We can start by learning more about patent licensing arrangements between universities and small, tech-based firms.
First, let’s start by praising the university staff that have completed thousands of patent licenses to small, low-profile businesses. With that said, it’s possible that our current university patent licensing method could be improved and updated to reflect changing times. For example, it’s not well understood whether standard license fees and terms mandated by most universities have an impact on a small business’s ability to form product development partnerships, adapt quickly to changing business conditions, and to operate efficiently in today’s open innovation ecosystem. For example, a common patent license is a reach-thru rights clause that gives the university the right to collect royalties on any downstream products a small business may develop using the university patent. Another typical term whose impact is poorly understood is that of sub-licensing royalties that are several times higher than the percentage of royalties.
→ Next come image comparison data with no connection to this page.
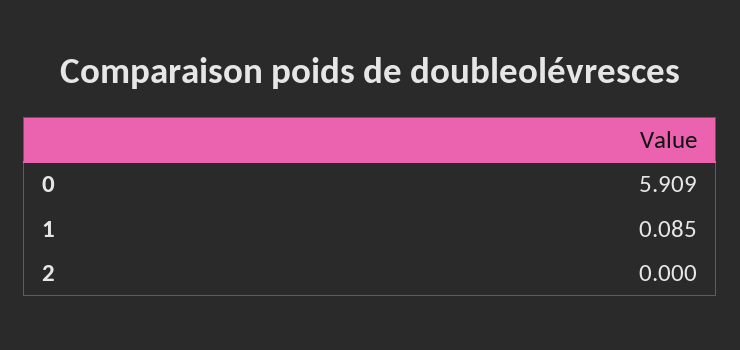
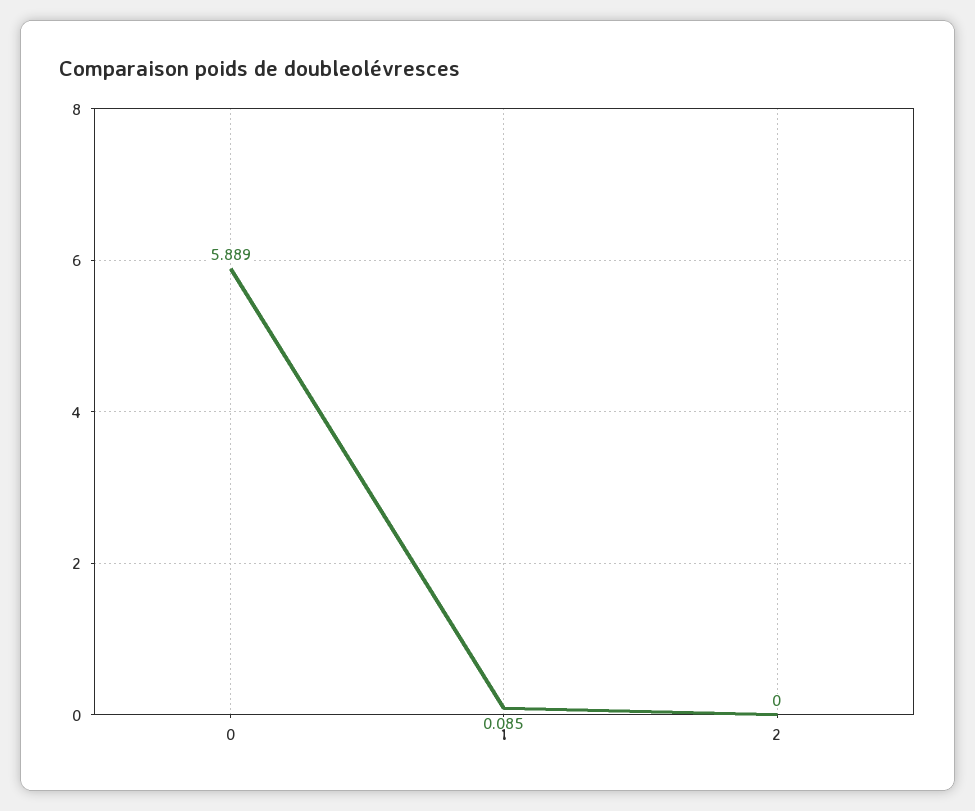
  {
-   "0": 5.909,
+   "0": 5.889,
    "1": 0.085,
    "2": 0
  }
Second, let’s give these small businesses a voice. While anecdotal evidence exists that small businesses are impacted by university licensing terms, fees and reporting requirements, exactly how are they impacted? Patent licenses aside, there are significant numbers of small, regional businesses that tap into university expertise via informal channels such as knowledge spillovers or grant programs such as STTR. In addition, there are thousands more technology-based firms outside the university ecosystem that are comfortable licensing externally-intended technologies, yet never approach a university as a potential innovation resource. Why not?
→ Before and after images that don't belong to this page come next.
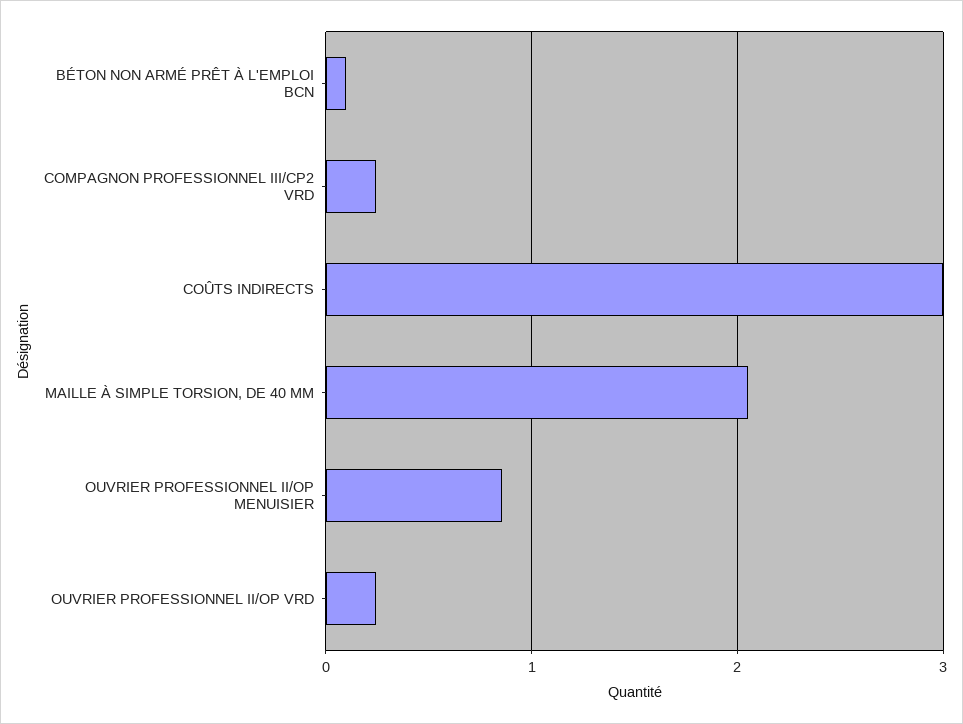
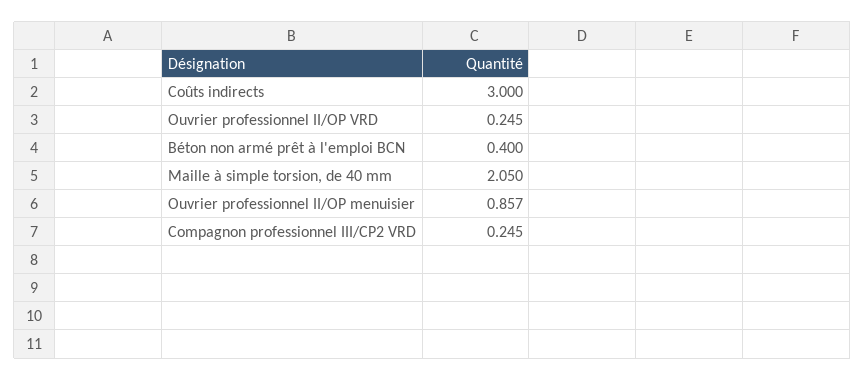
  {
-   "BÉTON NON ARMÉ PRÊT À L'EMPLOI BCN": 0.1,
+   "BÉTON NON ARMÉ PRÊT À L'EMPLOI BCN": 0.4,
    "COMPAGNON PROFESSIONNEL III/CP2 VRD": 0.245,
    "COÛTS INDIRECTS": 3,
    "MAILLE À SIMPLE TORSION, DE 40 MM": 2.05,
    "OUVRIER PROFESSIONNEL II/OP MENUISIER": 0.857,
    "OUVRIER PROFESSIONNEL II/OP VRD": 0.245
  }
Finally, what do small business owners want? University patents appear to be intimately intertwined with the innovation strategies of small, regionally-based tech firms. These firms have demonstrated high levels of productivity and capacity for innovation. However, over the years, few universities have systematically collected and shared direct feedback from these forgotten entrepreneurs about their unique challenges, product development methods, preferred intellectual property strategies and budgets. There’s work to be done. Our nation’s conversation about entrepreneurship needs to include more voices of people who own and manage moderate-growth small technology businesses.
Melba Kurman writes and speaks about innovative tech transfer from university research labs to the commercial marketplace. Melba is the president of Triple Helix Innovation, a consulting firm dedicated to improving innovation partnerships between companies and universities.